Â
Indonesia Mendidih: Konflik Natuna Memanas Mengancam Kedaulatan
 Tak kunjung usai, sengketa Laut Natuna justru memasuki babak panas, meningkatnya ancaman pencaplokan wilayah, penelitian illegal yang bebas keluar masuk hingga pengerukan hasil laut membuat Natuna menjadi wilayah rentan konflik yang menimbulka ancaman bagi kedaulatan Indonesia.

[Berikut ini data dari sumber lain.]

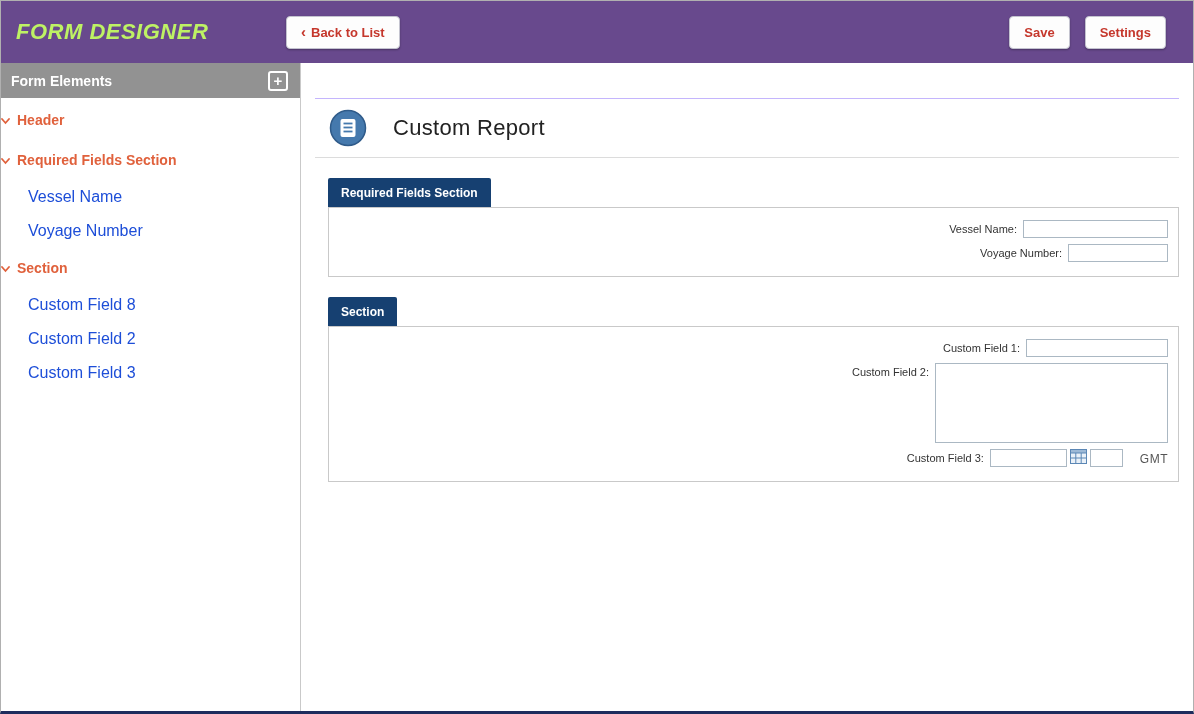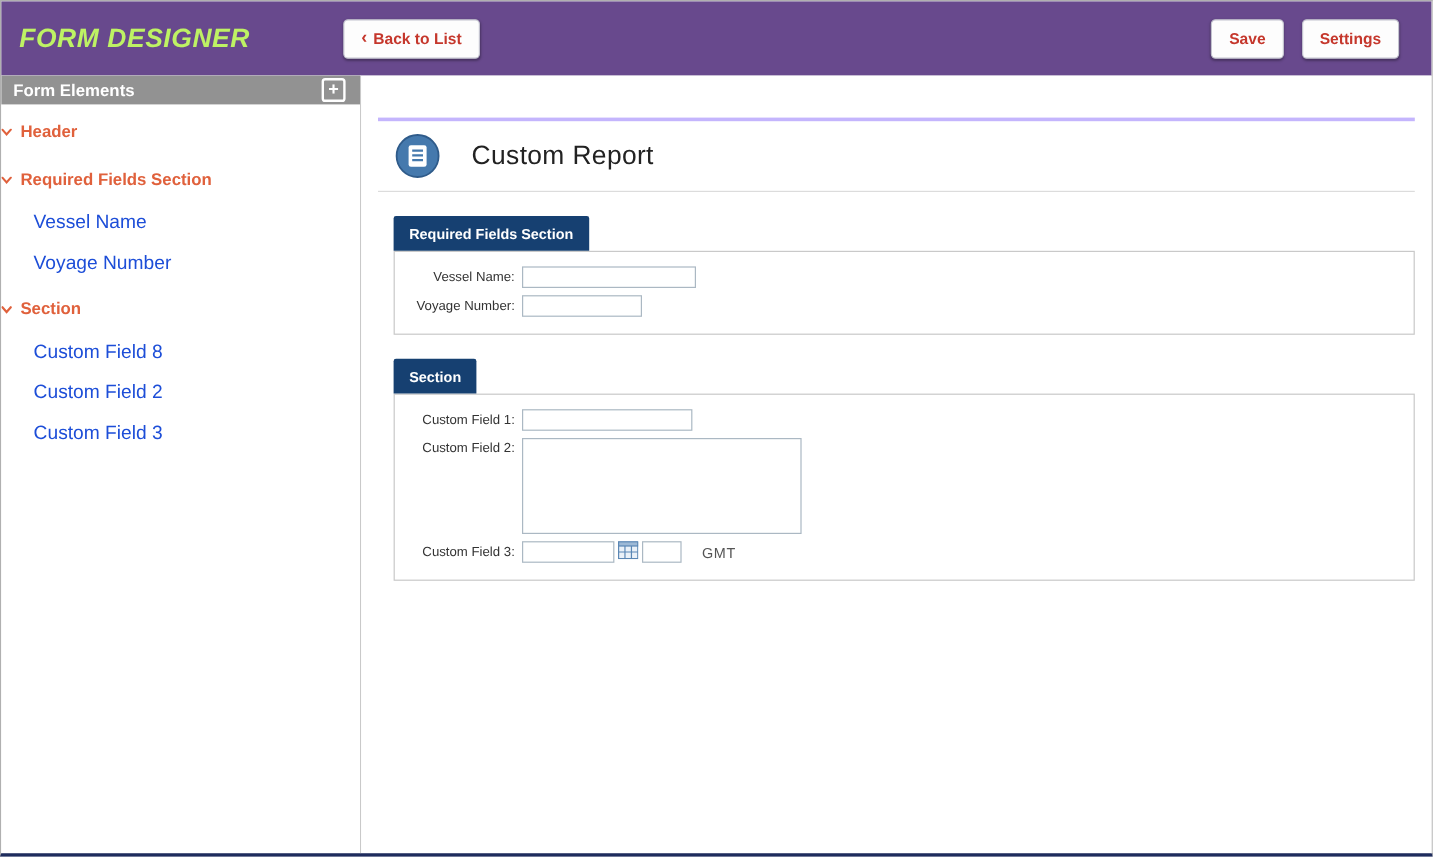"Form Elements" .sidebar-header { height: 24px -> 35px }
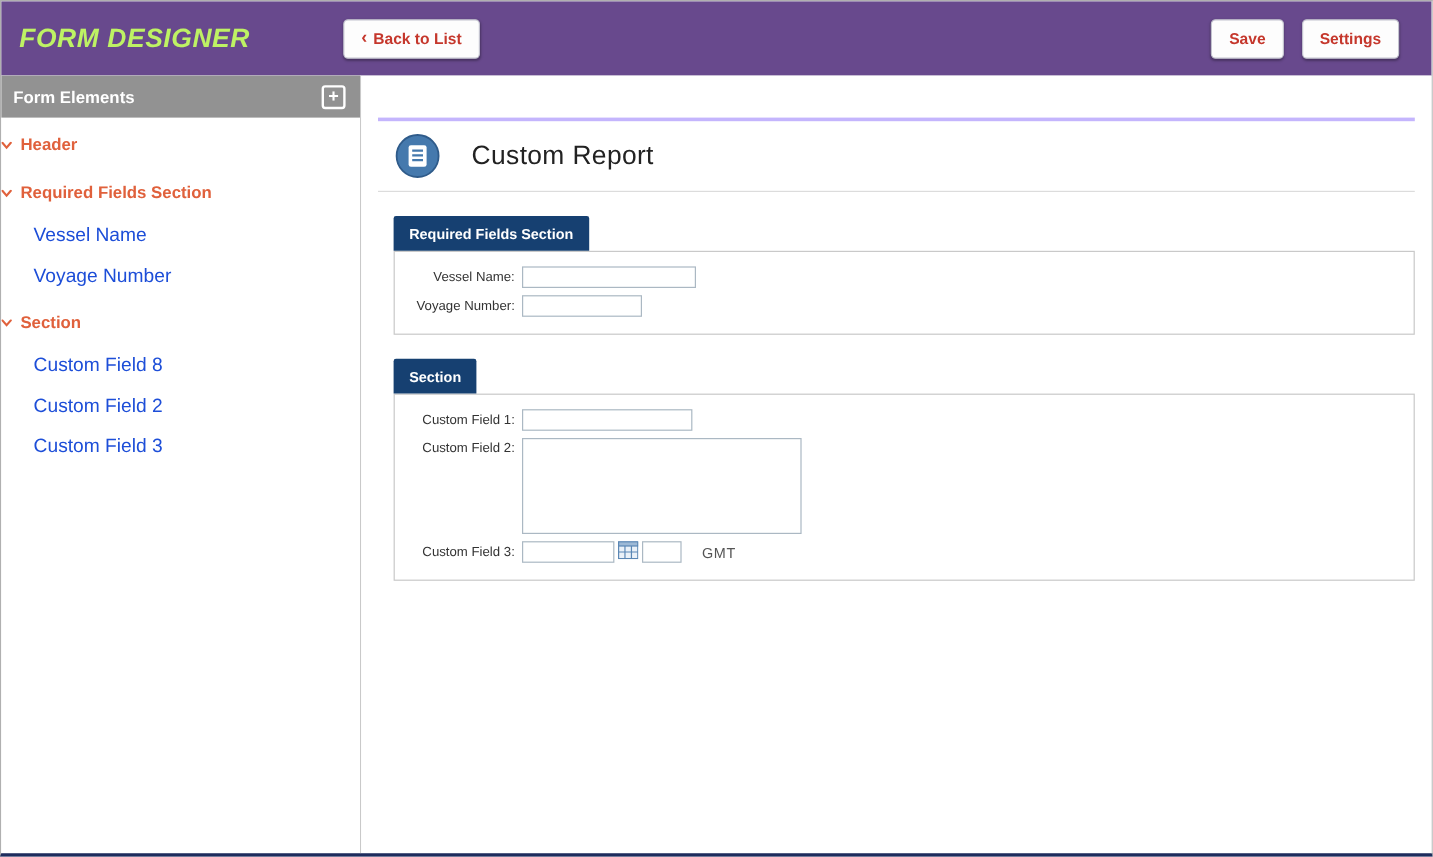"Custom Report" .report-header { border-top: 3px solid #c4b5fd -> 1px solid #c4b5fd }
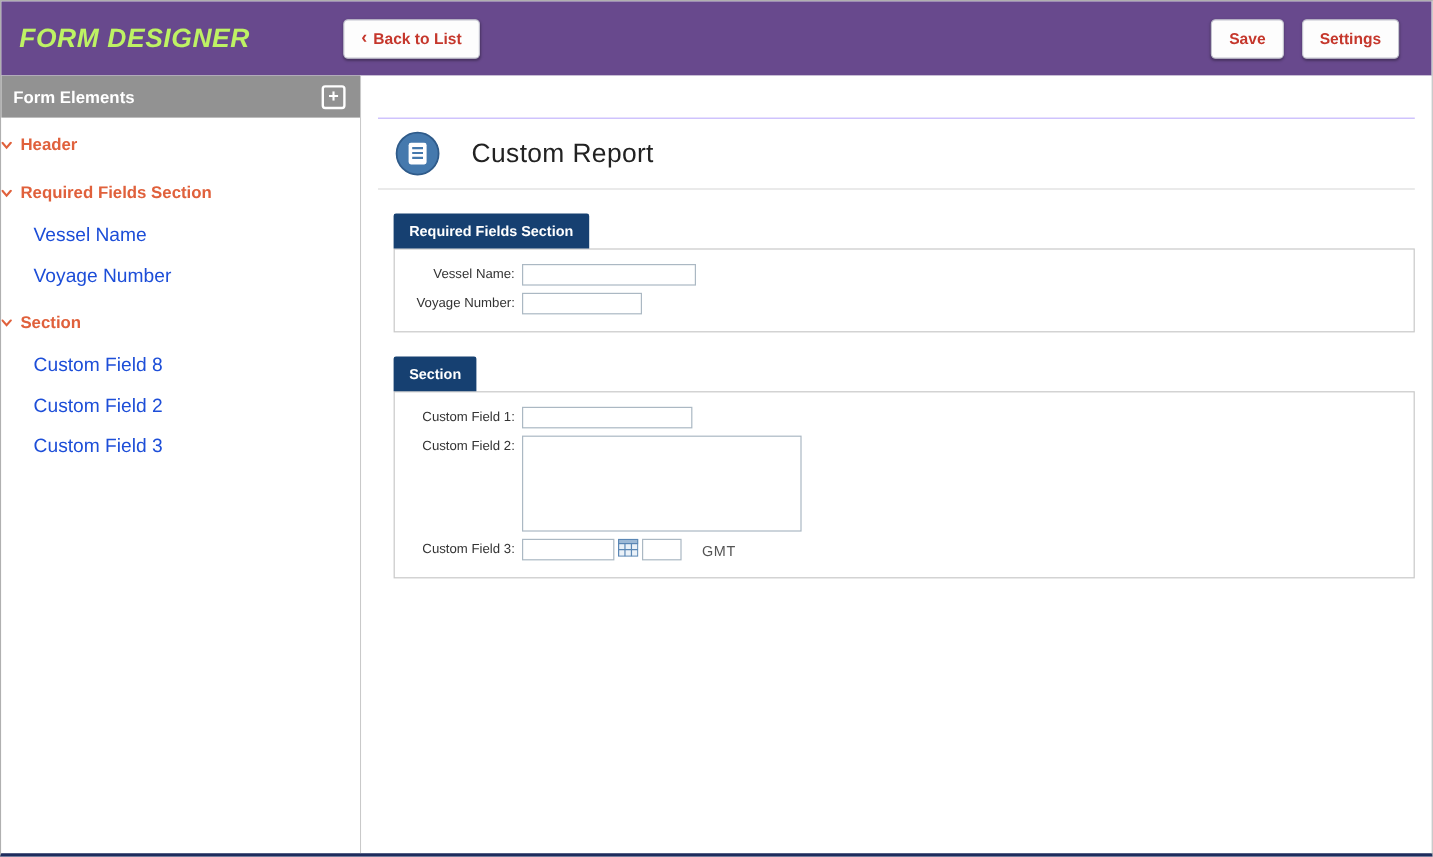"Vessel Name:" .field-row { justify-content: none -> flex-end }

Kepulauan Natuna :surga tersembunyi di Selat Karimata
 Bak permata didalam lumpur, kepulauan Natuna yang terletak di utara selat Karimata adalah esensi dari sebuah Anugerah, melansir dari puskajianggaran.dpr.go.id kekayaan biota laut dan perikanan diperkirakan ada sekitar 504.212.85 ton (SAE;2021), cadangan minyak bumi di Natuna juga mencapai 14.386.470 barel, selain kekayaan alam yang tersembunyi Natuna juga dikenal sebagai jalur pelayaran Internasional Asia Timur, letaknya yang strategis dan potensi alam yang melimpah tak ayal membuat Natuna kerap diintai masalah-masalah yang mengancam kedaulatan Nasional.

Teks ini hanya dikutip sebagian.